Detail: Key (email)=([email protected]) already exists.
How can I get a meaningful answer back to the user? For example something like: Oops looks like someone is using that email address already, are you sure you haven't registered before? Is there a facility built in to parse this or will I need to run regexes against the exception message in a (possibly a series of) if statement(s)?
And what about if it is caught on the business tier... what are best practices for kicking it up to the presentation tier... like I said before, so that a 'nice' message can be provided for the user.
Added for clarity: Just so people know, I had, have, and am still looking at all the different types of persistence exceptions, and here is some of the research I've been doing I didn't include with the "try statement" example I included above:
try {
em.persist(credentials);
} catch (javax.persistence.PersistenceException ex) {
System.out.println("EXCEPTION CLASS NAME: " + ex.getClass().getName().toString());
System.out.println("THROWABLE CLASS NAME: " + ex.getCause().getClass().getName().toString());
Throwable th = ex.getCause();
System.out.println("THROWABLE INFO: " + th.getCause().toString());
Logger.getLogger(CredentialsControllerImpl.class
.getName()).log(Level.INFO, "Credentials Controller "

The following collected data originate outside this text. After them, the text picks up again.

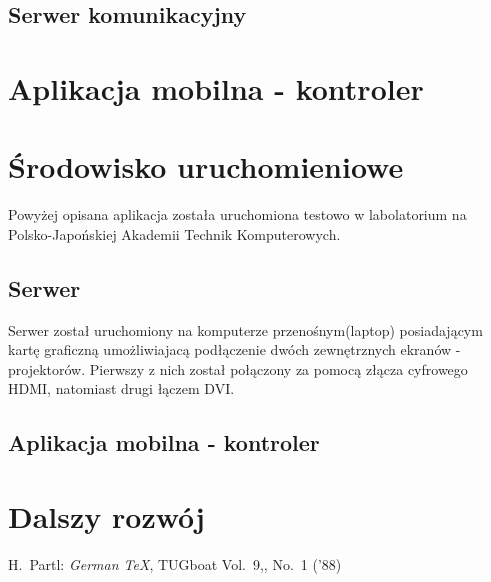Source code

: \documentclass[12pt]{article}
\begin{document}
\subsection{Serwer komunikacyjny}
\section{Aplikacja mobilna - kontroler}

\section{Środowisko uruchomieniowe}
Powyżej opisana aplikacja została uruchomiona testowo w labolatorium na Polsko-Japońskiej Akademii Technik Komputerowych.

\subsection{Serwer}
Serwer został uruchomiony na komputerze przenośnym(laptop) posiadającym kartę graficzną umożliwiajacą podłączenie dwóch zewnętrznych ekranów - projektorów. Pierwszy z nich został połączony za pomocą złącza cyfrowego HDMI, natomiast drugi łączem DVI.
\subsection{Aplikacja mobilna - kontroler}

\section{Dalszy rozwój}

 
\newpage
\thispagestyle{empty}
 
  
\listoffigures
 
\listoftables
\begin{thebibliography}{99}
 H.~Partl:
\emph{German \TeX},
TUGboat Vol.~9,, No.~1 ('88)
\end{thebibliography}
\end{document}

+ "persistence exception "
+ "EXCEPTION STRING: {0}", ex.toString());
Logger.getLogger(CredentialsControllerImpl.class
.getName()).log(Level.INFO, "Credentials Controller "
+ "persistence exception "
+ "THROWABLE MESSAGE: {0}", th.getMessage());
Logger.getLogger(CredentialsControllerImpl.class
.getName()).log(Level.INFO, "Credentials Controller "
+ "persistence exceptions "
+ "THROWABLE STRING: {0}", th.toString());
}
:)
You typically don't use the low-level exceptions to do that.
Instead, you explicitely check that the email is available (using a query), and perist the email only if it doesn't exist.
Sure, there could be a race condition if two threads do the same check in parallel, but it will be extremely rare, and the database constraint is there to guarantee the uniqueness.